■ AIM OF THE EXERCISE
Reproduce all the rows below word for word, omitting the pictures.
[INFORMATION SHOWN — start]
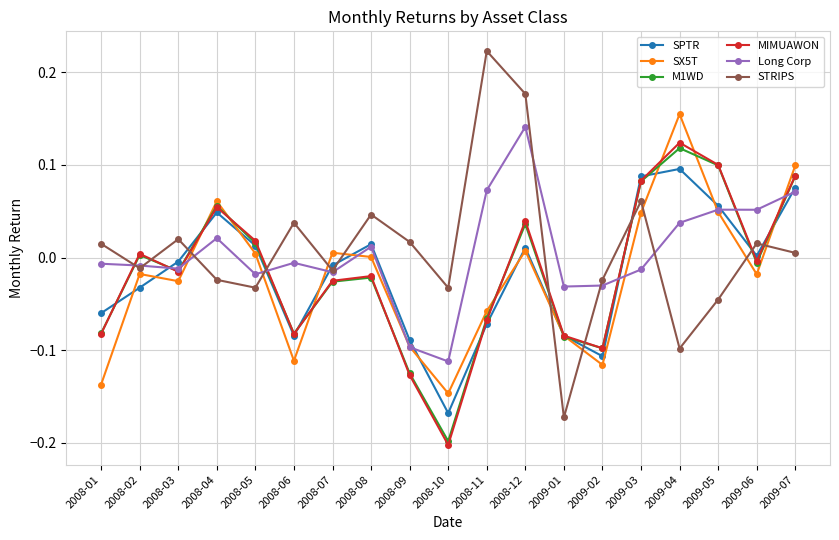

Does the chart have visible grid lines?

Yes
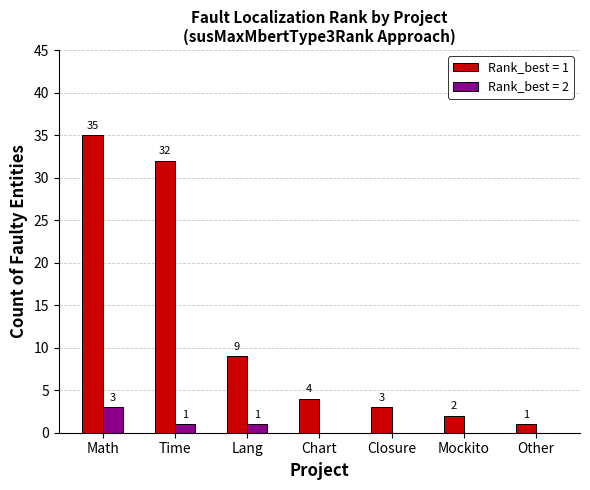

Reading left to right, what are all the values shown in this chart?

Rank_best = 1: Math=35	Time=32	Lang=9	Chart=4	Closure=3	Mockito=2	Other=1
Rank_best = 2: Math=3	Time=1	Lang=1	Chart=0	Closure=0	Mockito=0	Other=0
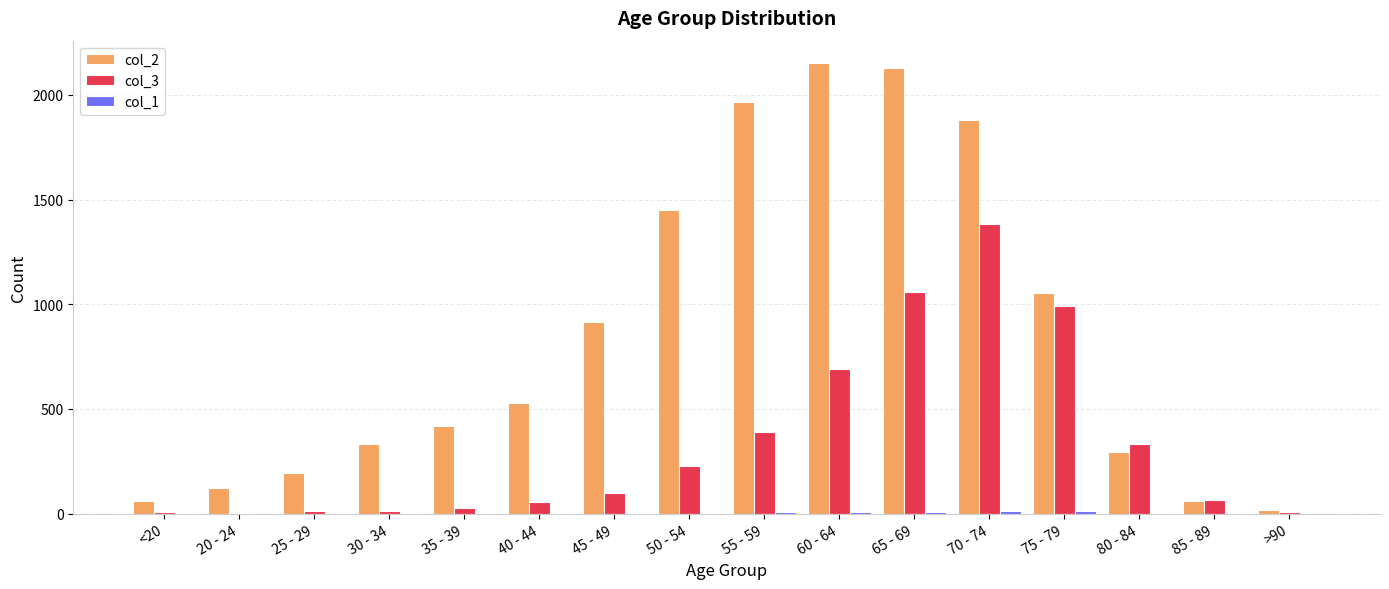

How many groups of bars are there?

16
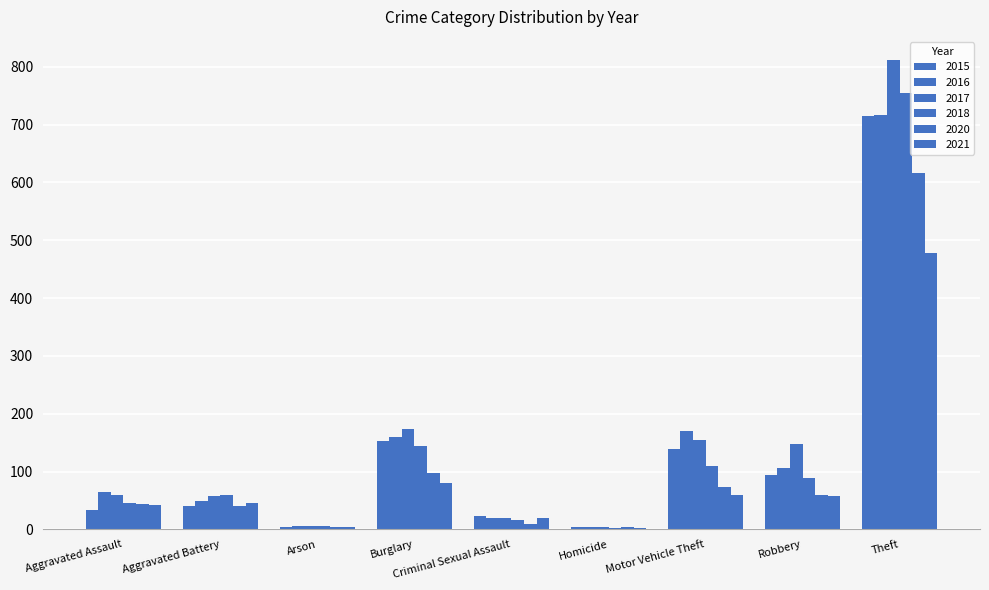

At which label does 2018 reach its minimum?

Homicide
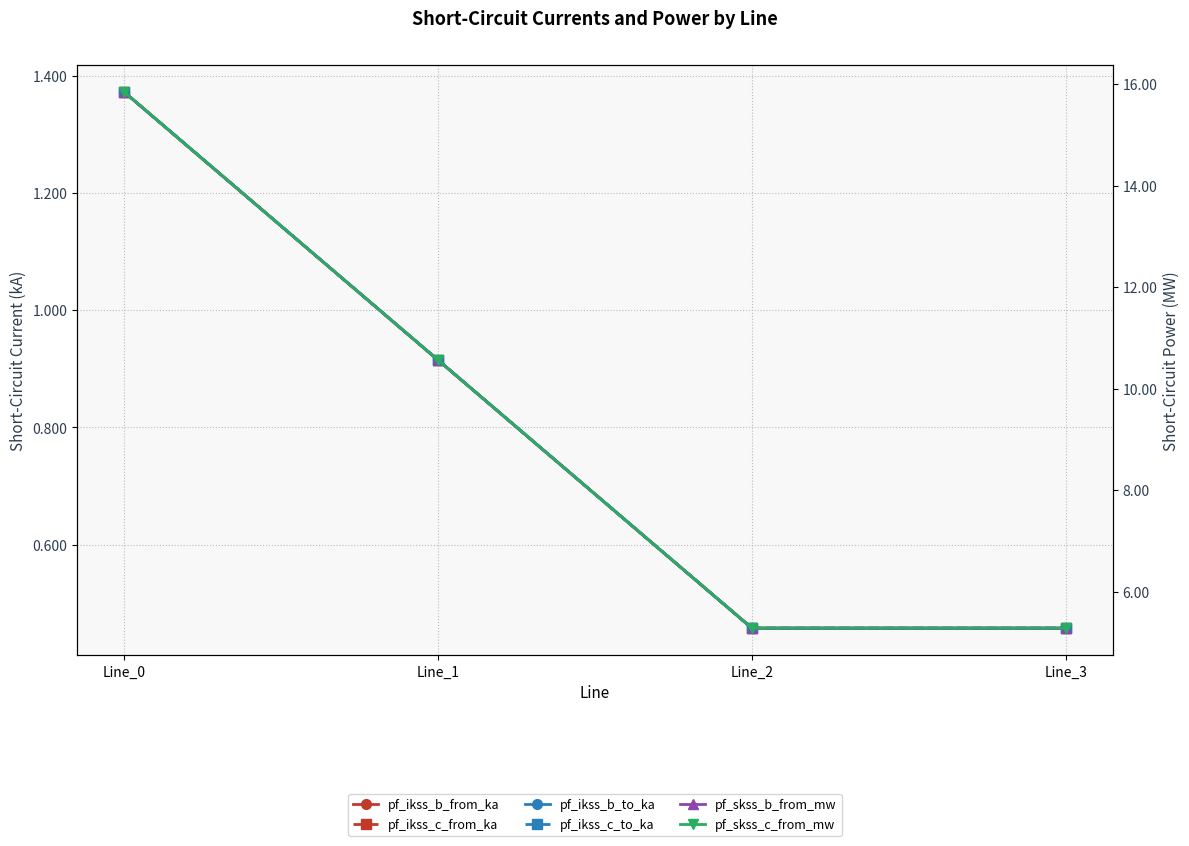

True or false: pf_skss_c_from_mw has more than 2 interior local peaks.

False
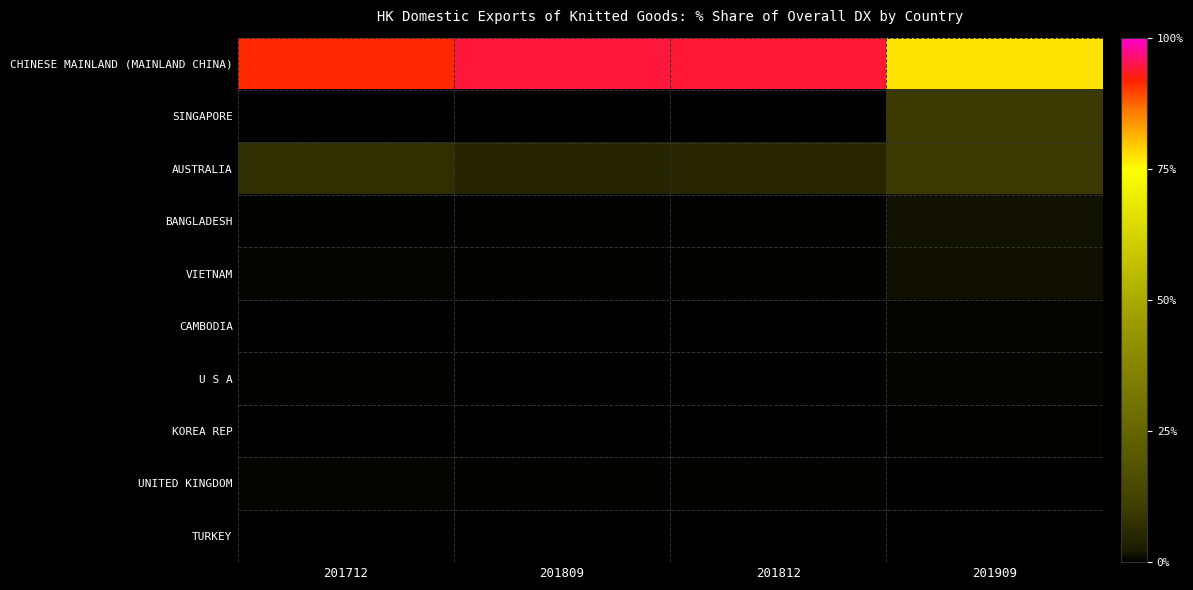

How many categories are shown in the chart?

4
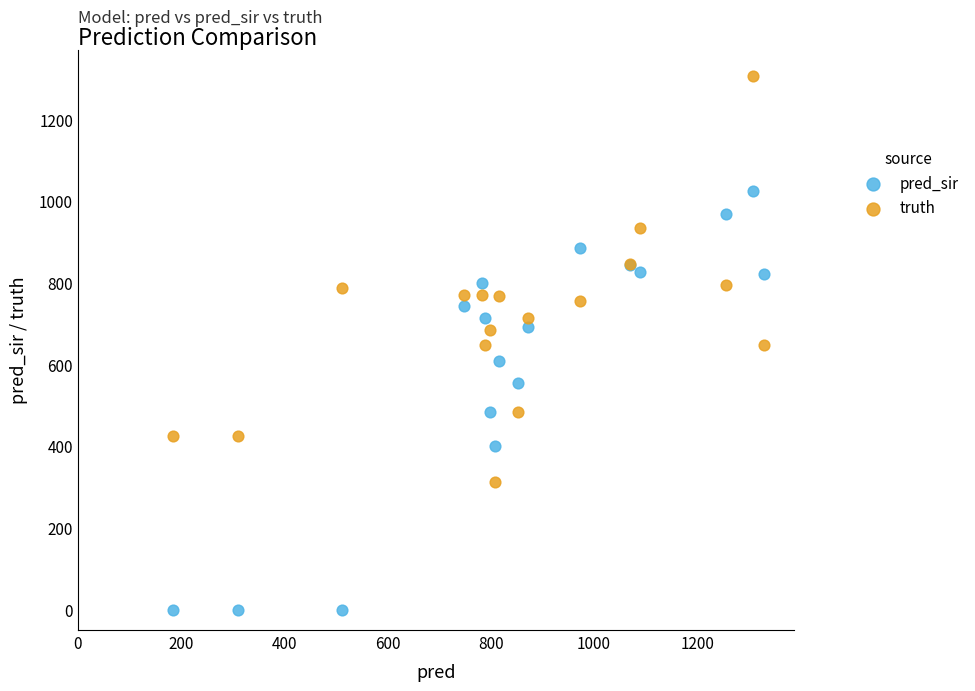

Which series contains the lowest Y value?

pred_sir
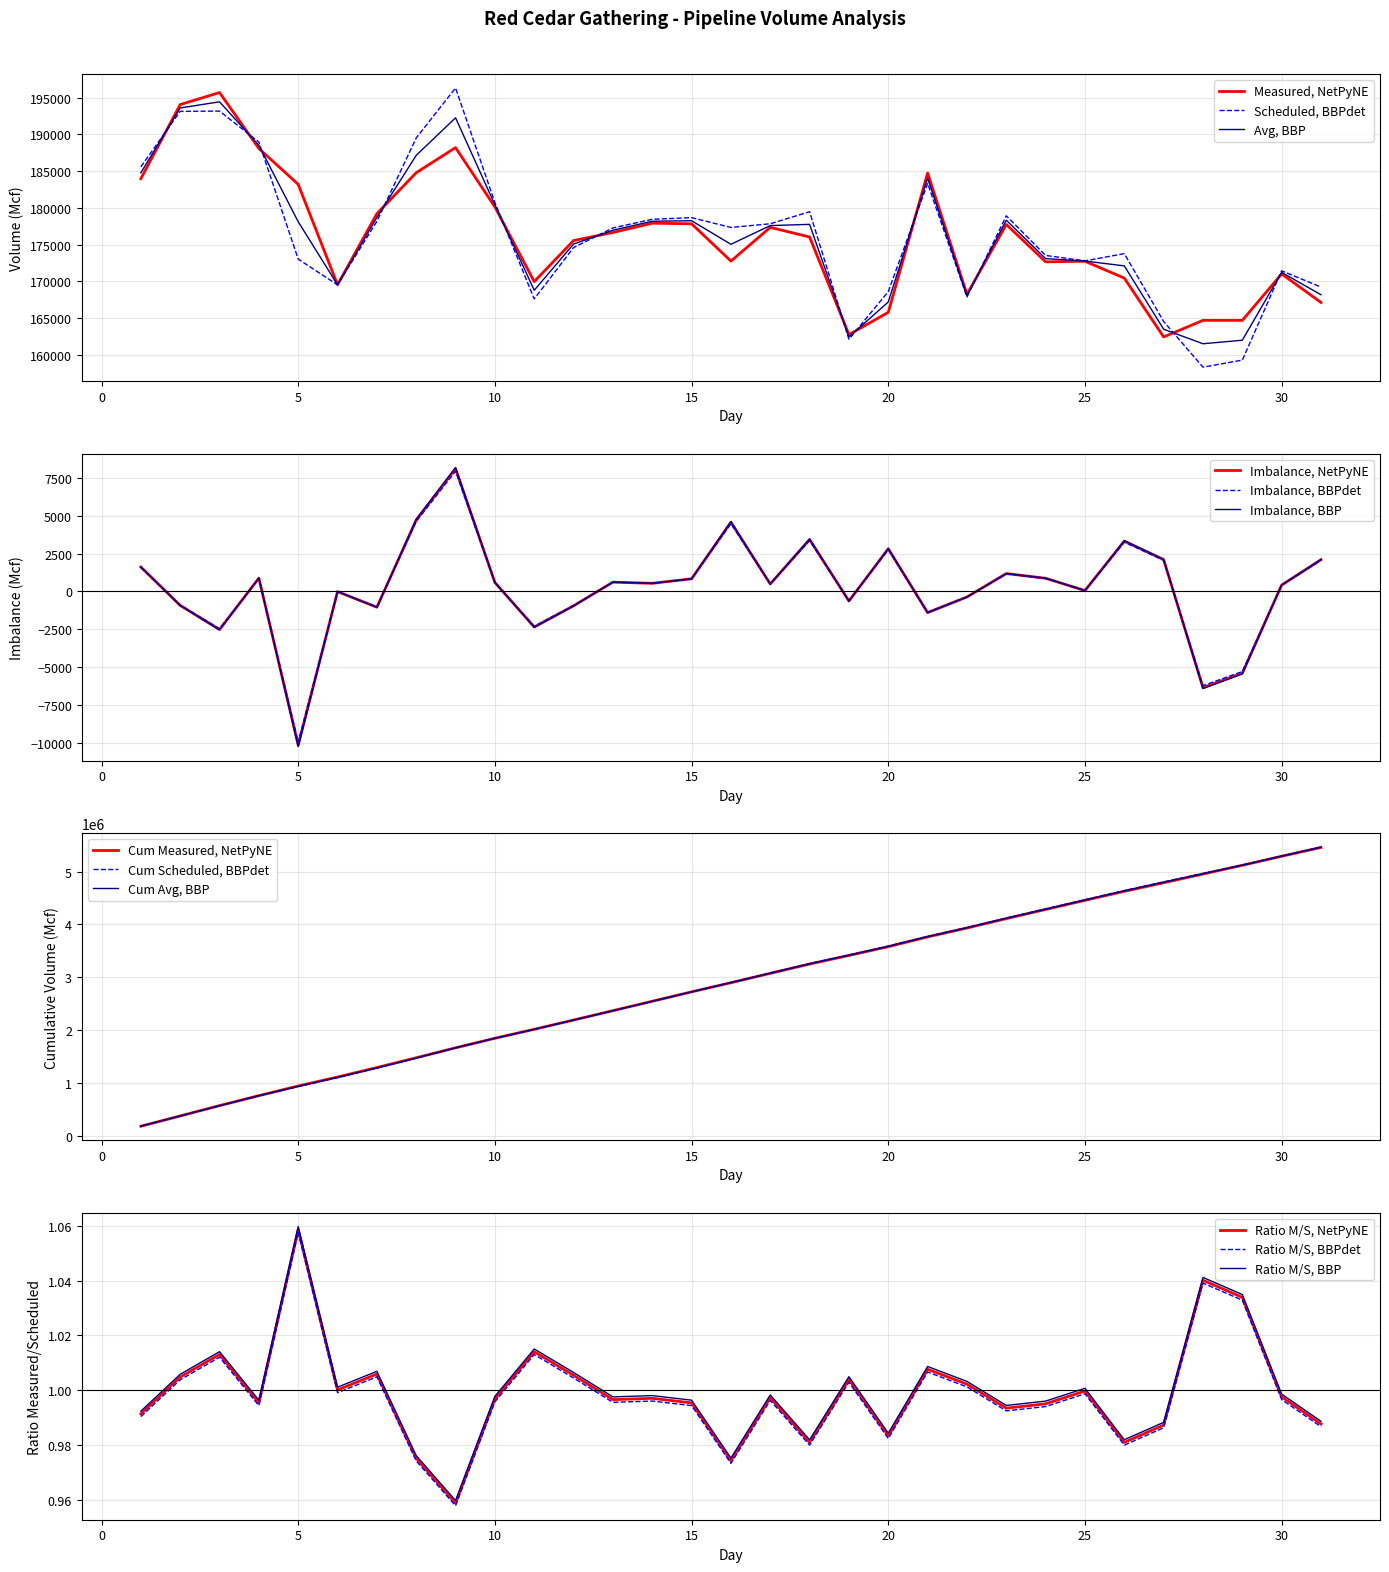

What is the value of the Measured point at the 22nd from the left?

168245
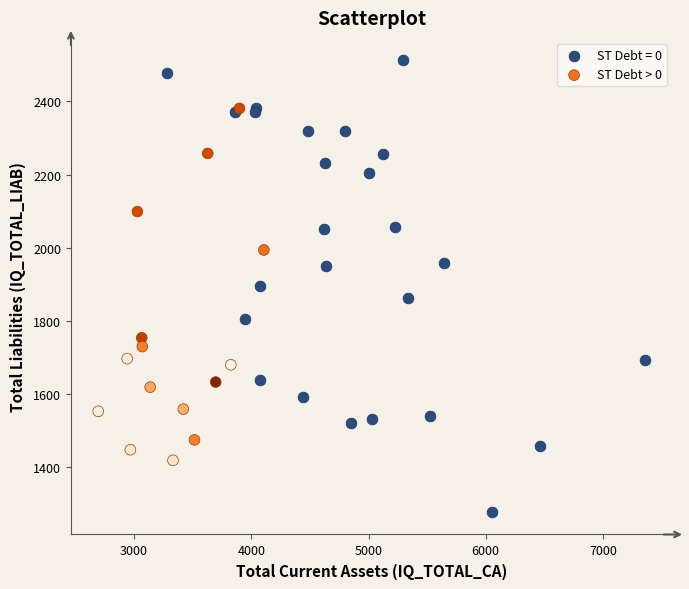

Which series contains the lowest Y value?

ST Debt = 0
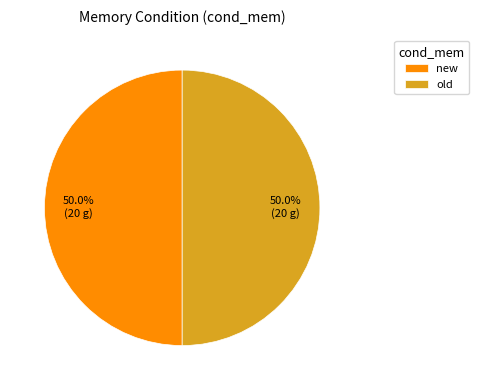

To the nearest percent, what portion does old represent?

50%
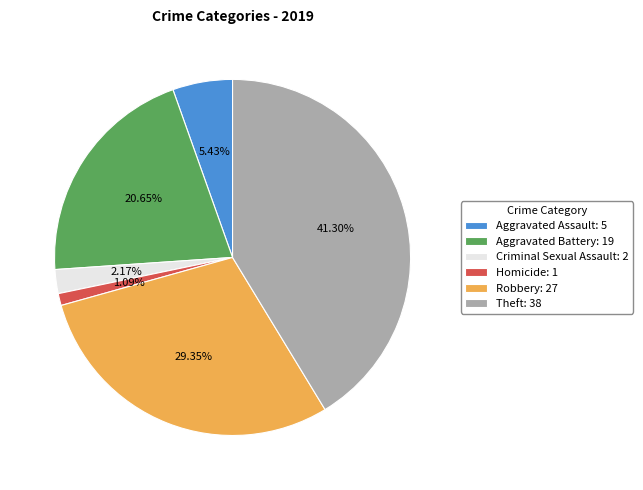

How many segments does this pie chart have?

6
[INFORMATION SHOWN — finish]
■ RESPONSE TO THIS EXERCISE
Does the chart have visible grid lines?

Yes

Reading left to right, what are all the values shown in this chart?

Rank_best = 1: Math=35	Time=32	Lang=9	Chart=4	Closure=3	Mockito=2	Other=1
Rank_best = 2: Math=3	Time=1	Lang=1	Chart=0	Closure=0	Mockito=0	Other=0

How many groups of bars are there?

16

At which label does 2018 reach its minimum?

Homicide

True or false: pf_skss_c_from_mw has more than 2 interior local peaks.

False

How many categories are shown in the chart?

4

Which series contains the lowest Y value?

pred_sir

What is the value of the Measured point at the 22nd from the left?

168245

Which series contains the lowest Y value?

ST Debt = 0

To the nearest percent, what portion does old represent?

50%

How many segments does this pie chart have?

6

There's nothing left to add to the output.